### YOUR GOAL
Convert the lines of the records below, from the line with "country: Dominica" to the line with "family: Verbenaceae", into a Markdown table with the columns Row and Catalog line. Skip any blank lines.

Dataset items:
==================================================

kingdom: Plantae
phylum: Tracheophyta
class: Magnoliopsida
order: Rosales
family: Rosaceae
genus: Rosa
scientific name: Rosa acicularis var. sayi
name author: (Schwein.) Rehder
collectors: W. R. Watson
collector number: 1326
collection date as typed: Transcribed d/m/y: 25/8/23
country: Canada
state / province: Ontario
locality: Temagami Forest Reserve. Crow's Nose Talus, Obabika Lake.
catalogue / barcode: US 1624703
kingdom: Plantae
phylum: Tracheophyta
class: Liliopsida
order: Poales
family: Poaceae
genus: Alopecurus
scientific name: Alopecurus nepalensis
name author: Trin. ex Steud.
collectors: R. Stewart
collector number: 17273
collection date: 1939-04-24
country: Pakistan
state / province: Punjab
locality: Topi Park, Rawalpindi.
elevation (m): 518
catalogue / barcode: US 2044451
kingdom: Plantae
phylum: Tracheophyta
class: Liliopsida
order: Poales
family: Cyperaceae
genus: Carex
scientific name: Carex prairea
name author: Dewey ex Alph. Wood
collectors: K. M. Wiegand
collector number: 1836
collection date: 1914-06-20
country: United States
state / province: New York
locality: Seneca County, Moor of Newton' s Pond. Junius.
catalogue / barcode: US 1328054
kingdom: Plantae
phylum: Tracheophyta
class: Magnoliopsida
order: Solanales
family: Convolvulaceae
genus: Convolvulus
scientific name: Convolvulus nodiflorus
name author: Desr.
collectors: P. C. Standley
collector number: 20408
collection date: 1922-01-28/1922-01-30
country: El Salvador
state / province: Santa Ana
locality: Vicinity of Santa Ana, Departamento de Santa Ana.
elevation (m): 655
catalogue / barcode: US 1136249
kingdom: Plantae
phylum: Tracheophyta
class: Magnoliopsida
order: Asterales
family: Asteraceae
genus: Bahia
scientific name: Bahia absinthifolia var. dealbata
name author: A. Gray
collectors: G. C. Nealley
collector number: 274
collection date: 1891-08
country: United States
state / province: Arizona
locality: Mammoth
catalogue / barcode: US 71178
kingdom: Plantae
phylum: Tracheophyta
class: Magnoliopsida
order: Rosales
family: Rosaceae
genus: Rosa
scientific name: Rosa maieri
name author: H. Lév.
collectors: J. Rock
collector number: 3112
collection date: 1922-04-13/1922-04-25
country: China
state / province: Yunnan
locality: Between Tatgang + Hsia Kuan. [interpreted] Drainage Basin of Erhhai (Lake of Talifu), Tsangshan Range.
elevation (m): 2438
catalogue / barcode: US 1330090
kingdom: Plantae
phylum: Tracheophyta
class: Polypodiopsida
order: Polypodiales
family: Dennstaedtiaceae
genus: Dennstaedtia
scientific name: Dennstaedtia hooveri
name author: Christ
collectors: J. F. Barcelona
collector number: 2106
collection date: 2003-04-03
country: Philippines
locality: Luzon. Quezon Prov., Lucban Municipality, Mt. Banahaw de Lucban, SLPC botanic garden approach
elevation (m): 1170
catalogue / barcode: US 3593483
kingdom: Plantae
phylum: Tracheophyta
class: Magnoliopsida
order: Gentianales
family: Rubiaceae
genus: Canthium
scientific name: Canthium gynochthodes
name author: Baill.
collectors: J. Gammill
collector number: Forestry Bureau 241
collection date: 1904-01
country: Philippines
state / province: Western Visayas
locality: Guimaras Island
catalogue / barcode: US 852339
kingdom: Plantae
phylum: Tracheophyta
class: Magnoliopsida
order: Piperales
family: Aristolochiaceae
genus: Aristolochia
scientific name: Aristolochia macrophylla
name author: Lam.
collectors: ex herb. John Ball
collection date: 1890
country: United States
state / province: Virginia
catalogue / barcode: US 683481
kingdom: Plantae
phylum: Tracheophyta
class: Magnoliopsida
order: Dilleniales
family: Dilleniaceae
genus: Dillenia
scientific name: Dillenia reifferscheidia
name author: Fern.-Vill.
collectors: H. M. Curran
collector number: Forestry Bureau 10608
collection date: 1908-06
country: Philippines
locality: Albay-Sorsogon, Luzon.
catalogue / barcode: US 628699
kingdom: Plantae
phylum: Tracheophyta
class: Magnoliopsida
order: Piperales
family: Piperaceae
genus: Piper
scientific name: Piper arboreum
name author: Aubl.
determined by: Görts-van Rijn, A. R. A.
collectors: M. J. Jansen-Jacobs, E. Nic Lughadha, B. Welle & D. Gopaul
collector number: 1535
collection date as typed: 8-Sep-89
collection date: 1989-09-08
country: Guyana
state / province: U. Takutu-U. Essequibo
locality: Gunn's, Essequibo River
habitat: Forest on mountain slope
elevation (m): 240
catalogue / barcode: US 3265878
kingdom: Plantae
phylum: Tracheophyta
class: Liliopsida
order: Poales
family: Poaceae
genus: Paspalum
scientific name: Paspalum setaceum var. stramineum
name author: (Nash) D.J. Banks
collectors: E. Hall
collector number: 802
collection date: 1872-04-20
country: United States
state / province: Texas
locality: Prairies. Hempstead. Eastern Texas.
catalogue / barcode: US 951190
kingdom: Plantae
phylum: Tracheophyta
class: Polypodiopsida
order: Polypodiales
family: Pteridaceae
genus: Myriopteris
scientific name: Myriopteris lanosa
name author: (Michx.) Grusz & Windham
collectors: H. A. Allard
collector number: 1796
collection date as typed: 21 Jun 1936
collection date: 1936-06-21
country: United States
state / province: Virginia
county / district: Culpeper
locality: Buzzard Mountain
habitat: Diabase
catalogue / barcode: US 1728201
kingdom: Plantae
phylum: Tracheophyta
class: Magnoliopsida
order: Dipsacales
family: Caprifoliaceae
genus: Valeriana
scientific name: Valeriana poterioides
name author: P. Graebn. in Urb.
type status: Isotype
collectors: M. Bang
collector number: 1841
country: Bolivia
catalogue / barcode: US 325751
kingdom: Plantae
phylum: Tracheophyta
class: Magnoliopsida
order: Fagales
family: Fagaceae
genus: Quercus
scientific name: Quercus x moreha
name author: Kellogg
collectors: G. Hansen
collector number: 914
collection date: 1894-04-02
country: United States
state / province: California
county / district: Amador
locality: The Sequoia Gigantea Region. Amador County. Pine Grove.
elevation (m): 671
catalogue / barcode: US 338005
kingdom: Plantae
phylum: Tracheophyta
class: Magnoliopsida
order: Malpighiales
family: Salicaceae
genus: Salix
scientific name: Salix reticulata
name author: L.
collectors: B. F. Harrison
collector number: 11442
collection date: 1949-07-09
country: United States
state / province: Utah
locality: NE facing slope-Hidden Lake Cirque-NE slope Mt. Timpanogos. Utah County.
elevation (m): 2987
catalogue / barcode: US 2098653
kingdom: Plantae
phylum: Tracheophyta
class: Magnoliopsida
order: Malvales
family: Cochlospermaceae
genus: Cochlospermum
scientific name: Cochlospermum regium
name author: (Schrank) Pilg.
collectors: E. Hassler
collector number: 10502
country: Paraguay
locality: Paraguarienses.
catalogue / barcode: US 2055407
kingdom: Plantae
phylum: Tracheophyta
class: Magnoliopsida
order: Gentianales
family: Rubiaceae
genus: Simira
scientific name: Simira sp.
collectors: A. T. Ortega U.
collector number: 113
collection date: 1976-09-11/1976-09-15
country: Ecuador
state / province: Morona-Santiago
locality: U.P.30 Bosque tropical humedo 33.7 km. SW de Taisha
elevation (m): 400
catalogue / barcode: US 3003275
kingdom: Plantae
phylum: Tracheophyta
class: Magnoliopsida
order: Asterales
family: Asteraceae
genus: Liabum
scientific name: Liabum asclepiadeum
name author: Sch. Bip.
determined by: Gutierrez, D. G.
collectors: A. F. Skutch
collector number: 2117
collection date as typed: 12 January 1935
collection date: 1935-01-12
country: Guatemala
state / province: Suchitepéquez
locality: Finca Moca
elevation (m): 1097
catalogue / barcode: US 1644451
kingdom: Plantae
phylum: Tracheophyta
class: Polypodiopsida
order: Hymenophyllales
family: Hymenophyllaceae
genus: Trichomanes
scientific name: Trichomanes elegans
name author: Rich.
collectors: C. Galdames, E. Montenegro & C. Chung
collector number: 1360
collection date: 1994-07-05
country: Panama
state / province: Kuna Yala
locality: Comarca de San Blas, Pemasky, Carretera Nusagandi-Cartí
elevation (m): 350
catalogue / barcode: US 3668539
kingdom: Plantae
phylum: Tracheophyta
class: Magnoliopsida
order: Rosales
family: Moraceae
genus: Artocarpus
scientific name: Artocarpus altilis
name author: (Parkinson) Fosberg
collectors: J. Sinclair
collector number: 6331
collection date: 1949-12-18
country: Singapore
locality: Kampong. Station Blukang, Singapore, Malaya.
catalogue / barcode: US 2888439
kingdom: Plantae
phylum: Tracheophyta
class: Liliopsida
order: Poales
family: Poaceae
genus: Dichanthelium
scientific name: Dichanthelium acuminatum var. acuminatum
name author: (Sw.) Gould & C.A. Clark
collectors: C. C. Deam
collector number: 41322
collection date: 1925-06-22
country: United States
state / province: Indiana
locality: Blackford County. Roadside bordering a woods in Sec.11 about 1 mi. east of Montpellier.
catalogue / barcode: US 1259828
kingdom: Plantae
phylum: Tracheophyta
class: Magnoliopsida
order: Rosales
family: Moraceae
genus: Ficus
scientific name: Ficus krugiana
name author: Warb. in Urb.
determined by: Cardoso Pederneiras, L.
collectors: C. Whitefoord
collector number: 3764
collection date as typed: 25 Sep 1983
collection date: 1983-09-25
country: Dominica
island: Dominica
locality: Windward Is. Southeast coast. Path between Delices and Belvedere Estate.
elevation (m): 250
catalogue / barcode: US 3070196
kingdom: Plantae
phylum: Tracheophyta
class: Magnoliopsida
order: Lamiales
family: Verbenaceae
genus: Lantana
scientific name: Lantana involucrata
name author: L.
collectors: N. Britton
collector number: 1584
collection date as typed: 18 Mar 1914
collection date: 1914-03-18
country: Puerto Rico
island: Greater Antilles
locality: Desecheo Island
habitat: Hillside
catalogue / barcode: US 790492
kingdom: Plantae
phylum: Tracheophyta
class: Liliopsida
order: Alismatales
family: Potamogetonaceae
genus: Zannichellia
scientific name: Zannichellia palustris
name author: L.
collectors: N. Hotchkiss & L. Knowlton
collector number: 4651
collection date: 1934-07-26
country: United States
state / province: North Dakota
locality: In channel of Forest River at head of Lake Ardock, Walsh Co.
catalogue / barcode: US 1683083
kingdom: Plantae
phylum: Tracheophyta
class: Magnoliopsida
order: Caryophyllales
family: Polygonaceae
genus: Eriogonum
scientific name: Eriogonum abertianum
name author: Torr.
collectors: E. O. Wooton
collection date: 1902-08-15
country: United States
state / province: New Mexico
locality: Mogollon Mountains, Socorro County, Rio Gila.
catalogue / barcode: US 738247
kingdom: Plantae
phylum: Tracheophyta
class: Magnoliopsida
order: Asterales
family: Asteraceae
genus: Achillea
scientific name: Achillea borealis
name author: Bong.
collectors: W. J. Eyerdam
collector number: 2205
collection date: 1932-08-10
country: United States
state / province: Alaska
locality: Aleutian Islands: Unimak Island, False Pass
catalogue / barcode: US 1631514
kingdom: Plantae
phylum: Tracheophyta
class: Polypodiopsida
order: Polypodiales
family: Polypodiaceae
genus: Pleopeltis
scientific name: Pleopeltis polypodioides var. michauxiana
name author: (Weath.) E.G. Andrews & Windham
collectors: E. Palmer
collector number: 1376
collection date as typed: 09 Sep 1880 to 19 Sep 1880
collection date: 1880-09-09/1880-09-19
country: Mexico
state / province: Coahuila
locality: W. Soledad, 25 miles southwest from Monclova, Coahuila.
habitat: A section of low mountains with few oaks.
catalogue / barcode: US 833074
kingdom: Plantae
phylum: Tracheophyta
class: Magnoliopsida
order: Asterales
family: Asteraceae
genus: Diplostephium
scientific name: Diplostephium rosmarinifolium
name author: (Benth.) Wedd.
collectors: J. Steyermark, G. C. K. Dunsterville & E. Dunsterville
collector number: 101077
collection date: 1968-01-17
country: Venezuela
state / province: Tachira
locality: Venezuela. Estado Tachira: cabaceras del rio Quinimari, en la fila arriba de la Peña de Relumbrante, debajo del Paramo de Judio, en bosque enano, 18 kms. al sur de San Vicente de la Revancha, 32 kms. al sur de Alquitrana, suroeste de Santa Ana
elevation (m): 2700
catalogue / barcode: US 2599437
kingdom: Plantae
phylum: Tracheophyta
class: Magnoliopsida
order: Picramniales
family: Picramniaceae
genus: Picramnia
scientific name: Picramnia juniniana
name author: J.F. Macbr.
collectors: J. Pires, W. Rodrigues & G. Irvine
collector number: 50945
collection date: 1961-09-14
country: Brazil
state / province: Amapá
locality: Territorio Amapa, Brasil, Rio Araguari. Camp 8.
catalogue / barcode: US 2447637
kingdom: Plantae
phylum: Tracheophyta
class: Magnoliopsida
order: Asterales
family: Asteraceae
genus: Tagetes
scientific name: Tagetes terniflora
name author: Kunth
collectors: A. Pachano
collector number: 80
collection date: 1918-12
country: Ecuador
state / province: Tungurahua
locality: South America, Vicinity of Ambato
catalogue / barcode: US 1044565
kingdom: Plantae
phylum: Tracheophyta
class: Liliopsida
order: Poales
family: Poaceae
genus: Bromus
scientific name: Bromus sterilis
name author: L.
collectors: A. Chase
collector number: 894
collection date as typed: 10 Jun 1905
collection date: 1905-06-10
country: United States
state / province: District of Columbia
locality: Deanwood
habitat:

==================================================

### THE OUTPUT
| Row | Catalog line |
|---|---|
| 1 | country: Dominica |
| 2 | island: Dominica |
| 3 | locality: Windward Is. Southeast coast. Path between Delices and Belvedere Estate. |
| 4 | elevation (m): 250 |
| 5 | catalogue / barcode: US 3070196 |
| 6 | kingdom: Plantae |
| 7 | phylum: Tracheophyta |
| 8 | class: Magnoliopsida |
| 9 | order: Lamiales |
| 10 | family: Verbenaceae |